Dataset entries
....................

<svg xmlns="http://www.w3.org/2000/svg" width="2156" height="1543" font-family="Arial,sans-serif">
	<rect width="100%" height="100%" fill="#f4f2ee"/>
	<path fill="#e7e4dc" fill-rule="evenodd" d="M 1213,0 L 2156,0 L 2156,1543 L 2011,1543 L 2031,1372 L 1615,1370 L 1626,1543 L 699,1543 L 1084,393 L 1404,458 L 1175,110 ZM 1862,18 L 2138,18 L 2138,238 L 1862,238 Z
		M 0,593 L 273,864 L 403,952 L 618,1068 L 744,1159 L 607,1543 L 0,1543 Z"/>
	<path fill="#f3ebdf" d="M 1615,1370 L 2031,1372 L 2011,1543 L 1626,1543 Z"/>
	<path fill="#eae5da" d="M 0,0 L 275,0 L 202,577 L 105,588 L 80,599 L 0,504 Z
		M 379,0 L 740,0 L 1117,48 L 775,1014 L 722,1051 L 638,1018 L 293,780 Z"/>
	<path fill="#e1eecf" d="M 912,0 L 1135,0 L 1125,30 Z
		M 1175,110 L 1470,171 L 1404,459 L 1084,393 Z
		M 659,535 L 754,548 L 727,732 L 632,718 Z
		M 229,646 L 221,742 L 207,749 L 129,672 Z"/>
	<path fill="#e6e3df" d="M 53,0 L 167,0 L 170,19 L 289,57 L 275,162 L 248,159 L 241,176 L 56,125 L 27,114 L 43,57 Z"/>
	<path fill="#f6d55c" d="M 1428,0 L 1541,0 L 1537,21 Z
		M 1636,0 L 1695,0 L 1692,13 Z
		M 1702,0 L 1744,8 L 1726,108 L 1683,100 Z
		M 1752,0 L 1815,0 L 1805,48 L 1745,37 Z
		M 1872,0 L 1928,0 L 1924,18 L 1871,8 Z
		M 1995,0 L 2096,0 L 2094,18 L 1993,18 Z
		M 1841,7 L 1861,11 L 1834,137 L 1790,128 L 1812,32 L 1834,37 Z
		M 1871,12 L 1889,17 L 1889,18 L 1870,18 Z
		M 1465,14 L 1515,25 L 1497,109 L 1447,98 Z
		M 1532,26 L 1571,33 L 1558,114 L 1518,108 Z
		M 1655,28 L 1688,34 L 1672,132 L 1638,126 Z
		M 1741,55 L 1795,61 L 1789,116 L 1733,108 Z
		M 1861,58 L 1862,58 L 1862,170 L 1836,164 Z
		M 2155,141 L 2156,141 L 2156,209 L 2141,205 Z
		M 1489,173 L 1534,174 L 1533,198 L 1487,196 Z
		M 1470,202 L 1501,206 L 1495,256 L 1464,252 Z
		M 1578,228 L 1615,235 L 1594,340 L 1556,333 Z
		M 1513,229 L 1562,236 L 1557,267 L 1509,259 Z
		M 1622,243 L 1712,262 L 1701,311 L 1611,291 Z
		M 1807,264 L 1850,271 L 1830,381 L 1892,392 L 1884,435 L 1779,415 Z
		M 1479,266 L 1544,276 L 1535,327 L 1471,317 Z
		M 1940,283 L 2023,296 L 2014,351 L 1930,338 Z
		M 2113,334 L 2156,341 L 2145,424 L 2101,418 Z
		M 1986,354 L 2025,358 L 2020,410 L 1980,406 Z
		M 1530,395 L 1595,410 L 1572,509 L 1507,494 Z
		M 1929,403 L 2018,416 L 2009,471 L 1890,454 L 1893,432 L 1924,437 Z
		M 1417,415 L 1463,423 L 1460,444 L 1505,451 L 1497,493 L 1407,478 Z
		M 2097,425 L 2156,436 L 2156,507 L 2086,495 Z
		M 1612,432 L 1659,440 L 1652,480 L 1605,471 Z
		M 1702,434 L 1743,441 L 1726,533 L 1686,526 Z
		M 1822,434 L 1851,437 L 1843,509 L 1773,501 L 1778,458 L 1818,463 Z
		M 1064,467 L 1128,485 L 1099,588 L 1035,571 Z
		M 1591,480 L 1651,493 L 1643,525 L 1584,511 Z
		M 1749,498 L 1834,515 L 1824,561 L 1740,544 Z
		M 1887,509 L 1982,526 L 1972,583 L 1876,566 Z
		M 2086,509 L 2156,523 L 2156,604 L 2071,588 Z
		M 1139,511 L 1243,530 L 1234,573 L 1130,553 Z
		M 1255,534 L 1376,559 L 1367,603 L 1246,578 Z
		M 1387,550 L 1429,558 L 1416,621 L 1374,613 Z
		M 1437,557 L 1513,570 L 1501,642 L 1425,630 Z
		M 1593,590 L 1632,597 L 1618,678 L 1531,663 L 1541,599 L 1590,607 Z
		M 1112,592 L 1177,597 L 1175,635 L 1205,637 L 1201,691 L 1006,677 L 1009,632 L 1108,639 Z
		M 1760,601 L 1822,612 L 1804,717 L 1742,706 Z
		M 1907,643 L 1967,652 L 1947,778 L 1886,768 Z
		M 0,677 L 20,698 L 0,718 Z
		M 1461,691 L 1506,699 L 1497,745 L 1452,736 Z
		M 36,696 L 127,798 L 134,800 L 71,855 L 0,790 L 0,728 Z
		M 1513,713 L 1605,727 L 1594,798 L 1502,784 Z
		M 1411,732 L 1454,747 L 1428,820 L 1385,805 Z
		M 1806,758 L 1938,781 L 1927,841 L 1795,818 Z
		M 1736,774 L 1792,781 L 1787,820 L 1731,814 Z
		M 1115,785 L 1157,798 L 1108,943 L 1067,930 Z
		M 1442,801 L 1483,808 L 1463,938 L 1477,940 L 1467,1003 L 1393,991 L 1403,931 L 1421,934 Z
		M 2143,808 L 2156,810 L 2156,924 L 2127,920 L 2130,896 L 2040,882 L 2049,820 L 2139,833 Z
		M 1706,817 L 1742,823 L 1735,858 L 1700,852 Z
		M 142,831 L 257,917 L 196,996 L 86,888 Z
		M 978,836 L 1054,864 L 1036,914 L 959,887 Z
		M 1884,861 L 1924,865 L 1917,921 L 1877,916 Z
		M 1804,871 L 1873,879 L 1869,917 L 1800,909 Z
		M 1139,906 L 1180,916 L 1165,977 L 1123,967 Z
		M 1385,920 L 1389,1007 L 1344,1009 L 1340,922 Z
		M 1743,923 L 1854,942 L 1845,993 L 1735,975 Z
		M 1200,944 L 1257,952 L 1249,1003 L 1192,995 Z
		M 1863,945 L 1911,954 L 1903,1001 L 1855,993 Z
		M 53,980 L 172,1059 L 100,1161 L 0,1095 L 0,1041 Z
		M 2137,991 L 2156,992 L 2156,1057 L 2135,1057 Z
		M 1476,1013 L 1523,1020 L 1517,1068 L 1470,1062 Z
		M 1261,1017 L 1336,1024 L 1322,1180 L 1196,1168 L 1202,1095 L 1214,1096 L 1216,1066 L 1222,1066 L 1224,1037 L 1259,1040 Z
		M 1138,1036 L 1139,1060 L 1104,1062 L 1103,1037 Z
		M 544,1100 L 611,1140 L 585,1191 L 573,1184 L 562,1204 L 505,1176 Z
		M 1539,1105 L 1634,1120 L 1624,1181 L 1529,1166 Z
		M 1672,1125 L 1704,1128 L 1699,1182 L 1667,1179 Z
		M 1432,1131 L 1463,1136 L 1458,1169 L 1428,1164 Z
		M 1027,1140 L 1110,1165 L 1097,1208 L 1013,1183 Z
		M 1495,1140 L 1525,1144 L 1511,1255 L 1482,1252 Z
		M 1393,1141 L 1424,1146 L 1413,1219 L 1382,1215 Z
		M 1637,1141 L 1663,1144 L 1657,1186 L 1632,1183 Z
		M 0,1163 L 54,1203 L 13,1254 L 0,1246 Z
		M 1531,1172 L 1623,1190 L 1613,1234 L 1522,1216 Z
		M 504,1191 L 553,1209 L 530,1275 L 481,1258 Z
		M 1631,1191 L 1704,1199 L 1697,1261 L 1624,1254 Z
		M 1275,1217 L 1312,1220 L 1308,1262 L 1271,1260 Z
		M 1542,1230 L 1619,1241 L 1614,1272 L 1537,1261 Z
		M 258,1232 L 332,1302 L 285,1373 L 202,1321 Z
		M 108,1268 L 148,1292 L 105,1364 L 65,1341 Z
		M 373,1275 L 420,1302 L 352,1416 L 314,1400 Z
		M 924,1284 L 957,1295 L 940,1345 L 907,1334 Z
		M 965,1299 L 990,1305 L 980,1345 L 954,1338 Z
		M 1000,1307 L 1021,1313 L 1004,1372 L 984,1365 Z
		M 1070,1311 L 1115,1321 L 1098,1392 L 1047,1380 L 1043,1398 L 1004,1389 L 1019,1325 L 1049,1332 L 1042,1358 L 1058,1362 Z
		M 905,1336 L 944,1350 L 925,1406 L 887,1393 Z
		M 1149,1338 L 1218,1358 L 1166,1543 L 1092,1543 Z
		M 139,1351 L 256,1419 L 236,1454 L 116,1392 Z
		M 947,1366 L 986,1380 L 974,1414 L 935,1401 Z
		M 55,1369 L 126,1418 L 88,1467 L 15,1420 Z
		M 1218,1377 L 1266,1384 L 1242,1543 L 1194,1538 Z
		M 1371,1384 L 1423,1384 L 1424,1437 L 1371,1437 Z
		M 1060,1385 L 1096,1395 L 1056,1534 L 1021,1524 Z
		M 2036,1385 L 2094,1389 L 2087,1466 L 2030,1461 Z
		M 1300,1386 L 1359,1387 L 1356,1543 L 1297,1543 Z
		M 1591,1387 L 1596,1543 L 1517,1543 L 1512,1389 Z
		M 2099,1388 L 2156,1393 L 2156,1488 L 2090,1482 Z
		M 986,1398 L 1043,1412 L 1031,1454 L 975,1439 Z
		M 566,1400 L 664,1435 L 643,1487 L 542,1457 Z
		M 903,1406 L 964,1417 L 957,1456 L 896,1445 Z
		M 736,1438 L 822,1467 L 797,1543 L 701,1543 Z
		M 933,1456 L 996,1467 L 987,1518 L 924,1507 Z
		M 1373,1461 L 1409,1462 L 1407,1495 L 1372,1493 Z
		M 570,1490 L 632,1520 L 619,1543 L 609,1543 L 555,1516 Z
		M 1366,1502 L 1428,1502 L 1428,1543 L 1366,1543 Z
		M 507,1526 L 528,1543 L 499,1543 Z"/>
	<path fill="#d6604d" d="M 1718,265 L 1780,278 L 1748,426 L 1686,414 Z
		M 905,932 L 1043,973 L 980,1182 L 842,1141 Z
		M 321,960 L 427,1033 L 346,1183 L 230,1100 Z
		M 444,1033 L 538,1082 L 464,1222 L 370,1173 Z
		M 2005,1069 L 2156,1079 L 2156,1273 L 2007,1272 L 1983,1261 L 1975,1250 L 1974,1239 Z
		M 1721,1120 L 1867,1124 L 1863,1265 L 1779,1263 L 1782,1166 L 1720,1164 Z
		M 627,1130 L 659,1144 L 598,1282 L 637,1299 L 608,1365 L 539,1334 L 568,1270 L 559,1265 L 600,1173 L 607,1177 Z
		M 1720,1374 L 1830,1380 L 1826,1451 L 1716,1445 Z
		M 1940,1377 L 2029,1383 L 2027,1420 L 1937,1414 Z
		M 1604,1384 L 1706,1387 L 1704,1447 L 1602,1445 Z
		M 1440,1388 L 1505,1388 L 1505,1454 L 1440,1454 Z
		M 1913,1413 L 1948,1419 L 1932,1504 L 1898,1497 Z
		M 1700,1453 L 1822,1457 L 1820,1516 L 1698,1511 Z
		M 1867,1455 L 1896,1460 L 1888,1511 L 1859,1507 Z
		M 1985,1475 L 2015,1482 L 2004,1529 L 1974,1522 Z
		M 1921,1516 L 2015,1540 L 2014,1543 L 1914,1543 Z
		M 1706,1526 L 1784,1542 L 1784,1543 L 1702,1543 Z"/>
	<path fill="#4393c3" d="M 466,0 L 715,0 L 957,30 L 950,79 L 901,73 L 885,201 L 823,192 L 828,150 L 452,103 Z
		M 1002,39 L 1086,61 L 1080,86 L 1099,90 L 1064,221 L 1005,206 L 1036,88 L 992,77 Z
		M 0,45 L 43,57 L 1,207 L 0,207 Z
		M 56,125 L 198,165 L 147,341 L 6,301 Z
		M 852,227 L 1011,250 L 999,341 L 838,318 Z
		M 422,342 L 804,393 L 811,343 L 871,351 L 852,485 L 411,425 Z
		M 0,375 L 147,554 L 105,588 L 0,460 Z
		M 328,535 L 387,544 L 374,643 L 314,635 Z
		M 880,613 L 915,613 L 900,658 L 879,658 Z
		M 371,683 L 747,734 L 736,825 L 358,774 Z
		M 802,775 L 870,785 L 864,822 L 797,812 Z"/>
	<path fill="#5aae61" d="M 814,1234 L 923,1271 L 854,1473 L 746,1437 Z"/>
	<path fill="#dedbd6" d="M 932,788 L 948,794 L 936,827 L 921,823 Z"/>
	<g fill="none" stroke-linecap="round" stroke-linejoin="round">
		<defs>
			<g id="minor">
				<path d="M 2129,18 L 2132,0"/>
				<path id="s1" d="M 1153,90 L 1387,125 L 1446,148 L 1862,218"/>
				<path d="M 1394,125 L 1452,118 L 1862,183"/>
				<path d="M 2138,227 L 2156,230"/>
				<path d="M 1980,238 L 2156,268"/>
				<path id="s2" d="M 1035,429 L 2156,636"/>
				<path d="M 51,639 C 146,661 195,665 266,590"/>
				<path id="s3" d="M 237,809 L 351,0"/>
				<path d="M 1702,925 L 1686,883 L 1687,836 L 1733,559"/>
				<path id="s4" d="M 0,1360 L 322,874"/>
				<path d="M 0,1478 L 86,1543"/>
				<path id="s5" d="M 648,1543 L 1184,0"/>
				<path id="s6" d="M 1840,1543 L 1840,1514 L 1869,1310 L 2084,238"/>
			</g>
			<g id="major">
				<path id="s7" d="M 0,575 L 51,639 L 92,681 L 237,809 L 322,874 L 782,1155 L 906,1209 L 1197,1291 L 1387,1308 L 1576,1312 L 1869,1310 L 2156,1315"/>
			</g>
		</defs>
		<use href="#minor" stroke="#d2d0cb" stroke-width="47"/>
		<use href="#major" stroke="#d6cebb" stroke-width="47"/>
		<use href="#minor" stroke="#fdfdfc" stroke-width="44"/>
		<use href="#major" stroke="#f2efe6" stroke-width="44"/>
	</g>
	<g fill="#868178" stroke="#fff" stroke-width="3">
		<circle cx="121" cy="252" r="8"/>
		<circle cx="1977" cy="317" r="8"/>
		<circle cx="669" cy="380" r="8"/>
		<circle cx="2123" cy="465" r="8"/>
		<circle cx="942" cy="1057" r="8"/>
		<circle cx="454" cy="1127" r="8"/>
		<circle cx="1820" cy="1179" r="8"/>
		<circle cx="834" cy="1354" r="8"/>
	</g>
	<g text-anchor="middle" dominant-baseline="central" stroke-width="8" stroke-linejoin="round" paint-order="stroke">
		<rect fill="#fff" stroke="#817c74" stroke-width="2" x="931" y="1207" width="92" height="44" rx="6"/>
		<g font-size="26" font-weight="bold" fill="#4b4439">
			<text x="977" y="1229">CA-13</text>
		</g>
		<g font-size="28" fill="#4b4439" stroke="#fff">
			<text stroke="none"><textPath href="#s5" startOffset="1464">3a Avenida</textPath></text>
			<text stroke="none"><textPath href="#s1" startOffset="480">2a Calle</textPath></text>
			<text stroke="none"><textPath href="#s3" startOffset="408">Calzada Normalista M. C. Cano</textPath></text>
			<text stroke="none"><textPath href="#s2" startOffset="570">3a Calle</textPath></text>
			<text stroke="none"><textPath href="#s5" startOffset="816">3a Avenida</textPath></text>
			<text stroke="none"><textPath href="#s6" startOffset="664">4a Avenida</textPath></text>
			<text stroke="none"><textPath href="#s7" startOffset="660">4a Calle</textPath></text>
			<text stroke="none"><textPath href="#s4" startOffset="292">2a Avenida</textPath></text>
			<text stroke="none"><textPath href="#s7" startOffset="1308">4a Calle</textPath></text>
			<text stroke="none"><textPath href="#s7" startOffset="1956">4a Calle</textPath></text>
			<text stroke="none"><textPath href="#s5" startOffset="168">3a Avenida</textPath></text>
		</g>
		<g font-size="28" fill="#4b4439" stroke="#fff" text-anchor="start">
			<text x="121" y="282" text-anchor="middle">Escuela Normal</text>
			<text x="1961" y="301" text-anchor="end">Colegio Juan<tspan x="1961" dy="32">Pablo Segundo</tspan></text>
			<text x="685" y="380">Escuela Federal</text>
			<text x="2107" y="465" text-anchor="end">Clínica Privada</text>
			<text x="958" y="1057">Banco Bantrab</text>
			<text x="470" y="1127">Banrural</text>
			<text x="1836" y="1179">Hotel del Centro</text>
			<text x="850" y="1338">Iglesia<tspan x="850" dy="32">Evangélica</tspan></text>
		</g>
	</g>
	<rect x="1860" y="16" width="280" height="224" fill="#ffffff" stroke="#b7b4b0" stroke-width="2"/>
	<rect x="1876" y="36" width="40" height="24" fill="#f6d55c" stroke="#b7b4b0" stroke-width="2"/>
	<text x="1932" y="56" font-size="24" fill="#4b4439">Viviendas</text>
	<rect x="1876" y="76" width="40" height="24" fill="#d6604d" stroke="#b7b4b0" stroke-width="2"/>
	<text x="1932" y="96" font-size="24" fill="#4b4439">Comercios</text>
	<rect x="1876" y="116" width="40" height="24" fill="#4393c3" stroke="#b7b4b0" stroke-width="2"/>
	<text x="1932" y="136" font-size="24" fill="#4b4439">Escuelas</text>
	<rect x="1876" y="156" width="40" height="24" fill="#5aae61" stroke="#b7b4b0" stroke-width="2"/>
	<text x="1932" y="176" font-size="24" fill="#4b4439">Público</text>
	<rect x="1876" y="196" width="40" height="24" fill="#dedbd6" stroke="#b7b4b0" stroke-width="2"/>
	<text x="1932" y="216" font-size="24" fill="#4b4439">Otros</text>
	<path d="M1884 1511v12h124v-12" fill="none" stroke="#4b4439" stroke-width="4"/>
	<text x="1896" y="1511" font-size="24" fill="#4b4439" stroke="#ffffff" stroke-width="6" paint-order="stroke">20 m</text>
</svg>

....................

- [DIRECTIONS]: Lines holding the word "round" should be copied from the entries above.

- [EXERCISE ANSWER]:
	<g fill="none" stroke-linecap="round" stroke-linejoin="round">
	<g text-anchor="middle" dominant-baseline="central" stroke-width="8" stroke-linejoin="round" paint-order="stroke">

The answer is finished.